Character strings that look completely normal when printed to the RStudio console but appear as strange characters when written to csv and opened with excel.
Reproducible example
The following generates the object that appears as the string "a wit"
, then writes it to a csv:
# install.packages("dplyr")
library(dplyr)
serialized_char <- "580a000000030003060200030500000000055554462d380000001000000001000080090000000661c2a0776974"
(string <- serialized_char %>%
{substring(., seq(1, nchar(.), 2), seq(2, nchar(.), 2))} %>%
paste0("0x", .) %>%
as.integer %>%
as.raw %>%
unserialize())
[1] "a wit"
write.csv(string, "myfile.csv", row.names=F)

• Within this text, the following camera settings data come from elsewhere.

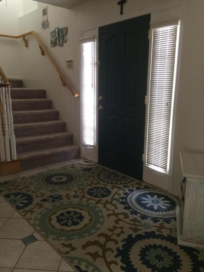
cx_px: 102
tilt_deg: -10.6
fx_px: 228
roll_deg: +1.9
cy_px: 136
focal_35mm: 29
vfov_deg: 61.7
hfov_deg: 48.2
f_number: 2.2
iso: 200
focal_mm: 4.15
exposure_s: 1/30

This is what it looks like when written from Mojave (and viewed in excel in OSX Mojave) - contains undesirable characters:
This is when it's written in High Sierra (and viewed in excel in High Sierra) - contains undesirable characters:
When is when written from Windows 10 and viewed in excel on windows 10 (looks good!):
This is when it is written from Mojave, but viewed in excel on Windows 10 - - still contains undesirable characters:
Question
I have a lot of character data of the form above (with characters that looks strange when written to csv and opened in excel) - how can these be cleaned in such a way that the text appears 'normally' in excel.
What I've tried
I have tried 4 things so far
write.csv(string, "myfile.csv", fileEncoding = 'UTF-8')
Encoding(string) <- "latin-1"
Encoding(string) <- "UTF-8"
iconv(string, "UTF-8", "latin1", sub=NA)